(Records to use):
————————

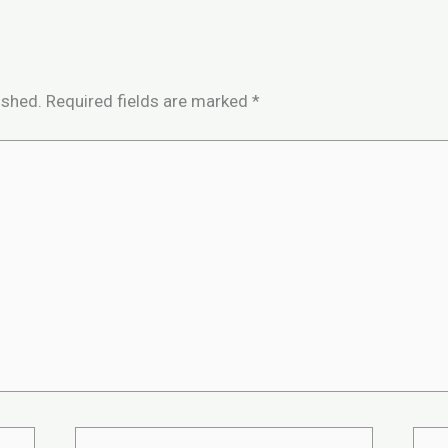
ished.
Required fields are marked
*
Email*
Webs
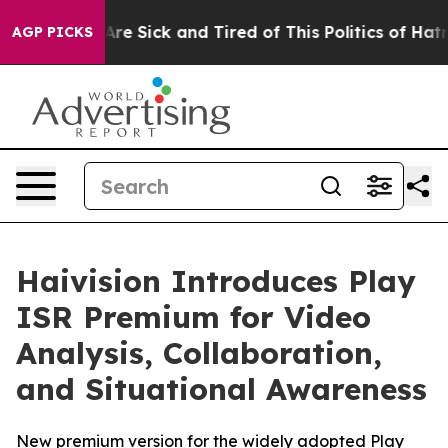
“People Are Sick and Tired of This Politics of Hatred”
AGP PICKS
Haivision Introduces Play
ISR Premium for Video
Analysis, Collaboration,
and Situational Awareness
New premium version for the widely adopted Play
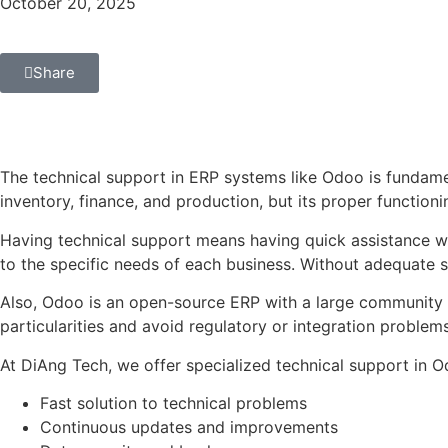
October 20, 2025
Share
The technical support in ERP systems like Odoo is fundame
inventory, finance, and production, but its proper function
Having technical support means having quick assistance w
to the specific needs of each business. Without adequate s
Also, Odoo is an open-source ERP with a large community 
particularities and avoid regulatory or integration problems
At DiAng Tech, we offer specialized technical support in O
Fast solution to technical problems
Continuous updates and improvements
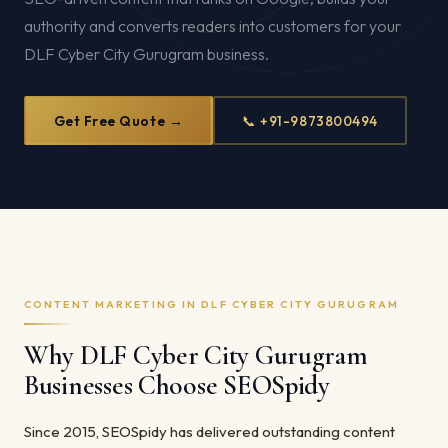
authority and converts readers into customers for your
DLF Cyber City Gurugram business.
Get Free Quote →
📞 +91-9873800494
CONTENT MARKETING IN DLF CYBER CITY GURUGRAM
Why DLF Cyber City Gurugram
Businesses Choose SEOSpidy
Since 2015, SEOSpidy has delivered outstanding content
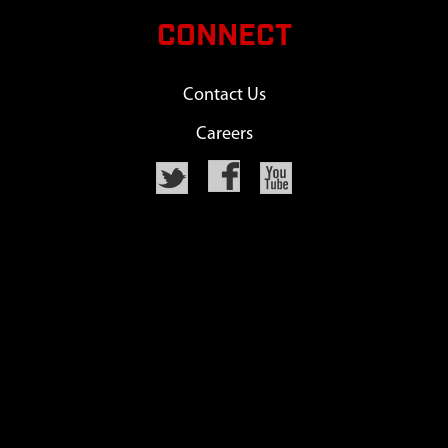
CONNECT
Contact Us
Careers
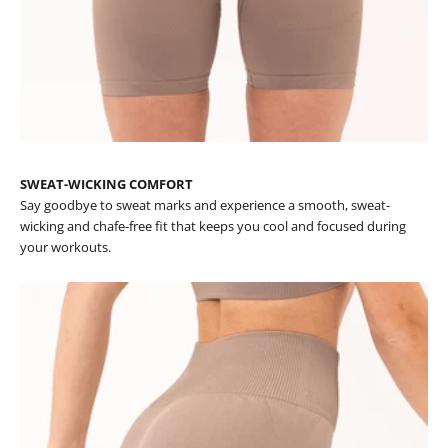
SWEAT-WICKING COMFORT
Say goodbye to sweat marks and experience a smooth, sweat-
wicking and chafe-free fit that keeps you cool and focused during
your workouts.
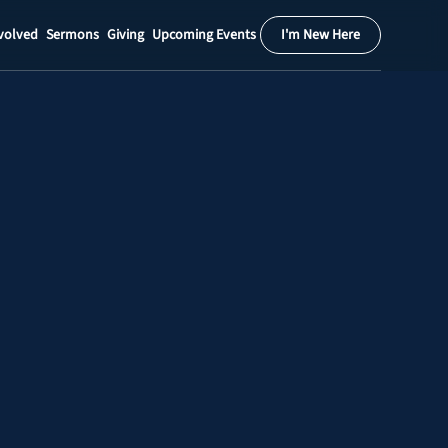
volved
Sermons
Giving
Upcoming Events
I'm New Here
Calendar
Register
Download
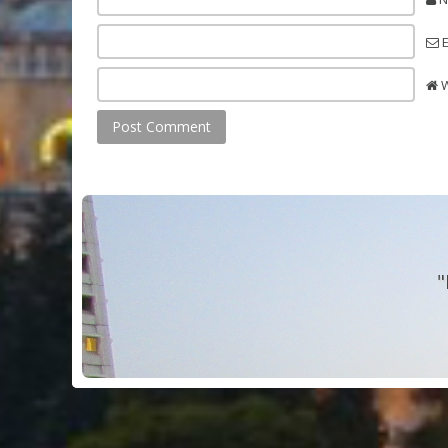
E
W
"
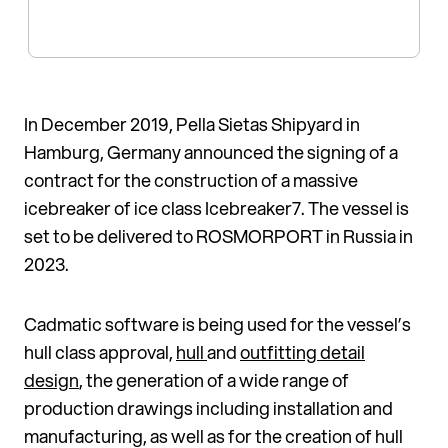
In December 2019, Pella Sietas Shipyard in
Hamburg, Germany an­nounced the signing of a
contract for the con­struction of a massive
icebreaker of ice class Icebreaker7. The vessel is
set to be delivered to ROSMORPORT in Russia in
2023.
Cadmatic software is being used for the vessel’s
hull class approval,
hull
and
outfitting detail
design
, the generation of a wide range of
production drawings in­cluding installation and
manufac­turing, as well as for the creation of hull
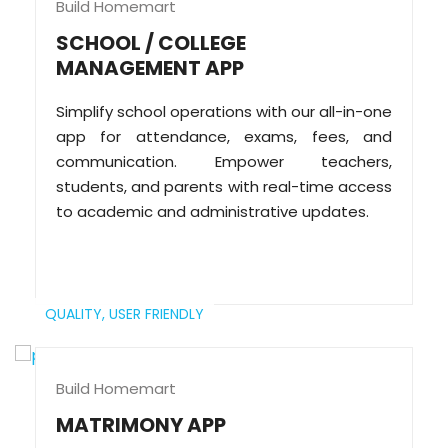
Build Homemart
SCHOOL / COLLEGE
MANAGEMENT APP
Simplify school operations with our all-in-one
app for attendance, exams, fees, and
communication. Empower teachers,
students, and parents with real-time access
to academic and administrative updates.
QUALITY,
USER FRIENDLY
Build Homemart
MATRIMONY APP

————————

(Assignment): Quote the text from every one of the records above word for word, leaving the pictures out of your answer.

(Response to this task):
ished.
Required fields are marked
*
Email*
Webs
“People Are Sick and Tired of This Politics of Hatred”
AGP PICKS
Haivision Introduces Play
ISR Premium for Video
Analysis, Collaboration,
and Situational Awareness
New premium version for the widely adopted Play
October 20, 2025
Share
The technical support in ERP systems like Odoo is fundame
inventory, finance, and production, but its proper function
Having technical support means having quick assistance w
to the specific needs of each business. Without adequate s
Also, Odoo is an open-source ERP with a large community 
particularities and avoid regulatory or integration problems
At DiAng Tech, we offer specialized technical support in O
Fast solution to technical problems
Continuous updates and improvements
authority and converts readers into customers for your
DLF Cyber City Gurugram business.
Get Free Quote →
📞 +91-9873800494
CONTENT MARKETING IN DLF CYBER CITY GURUGRAM
Why DLF Cyber City Gurugram
Businesses Choose SEOSpidy
Since 2015, SEOSpidy has delivered outstanding content
CONNECT
Contact Us
Careers
SWEAT-WICKING COMFORT
Say goodbye to sweat marks and experience a smooth, sweat-
wicking and chafe-free fit that keeps you cool and focused during
your workouts.
volved
Sermons
Giving
Upcoming Events
I'm New Here
Calendar
Register
Download
E
W
"
In December 2019, Pella Sietas Shipyard in
Hamburg, Germany an­nounced the signing of a
contract for the con­struction of a massive
icebreaker of ice class Icebreaker7. The vessel is
set to be delivered to ROSMORPORT in Russia in
2023.
Cadmatic software is being used for the vessel’s
hull class approval,
hull
and
outfitting detail
design
, the generation of a wide range of
production drawings in­cluding installation and
manufac­turing, as well as for the creation of hull
Build Homemart
SCHOOL / COLLEGE
MANAGEMENT APP
Simplify school operations with our all-in-one
app for attendance, exams, fees, and
communication. Empower teachers,
students, and parents with real-time access
to academic and administrative updates.
QUALITY,
USER FRIENDLY
Build Homemart
MATRIMONY APP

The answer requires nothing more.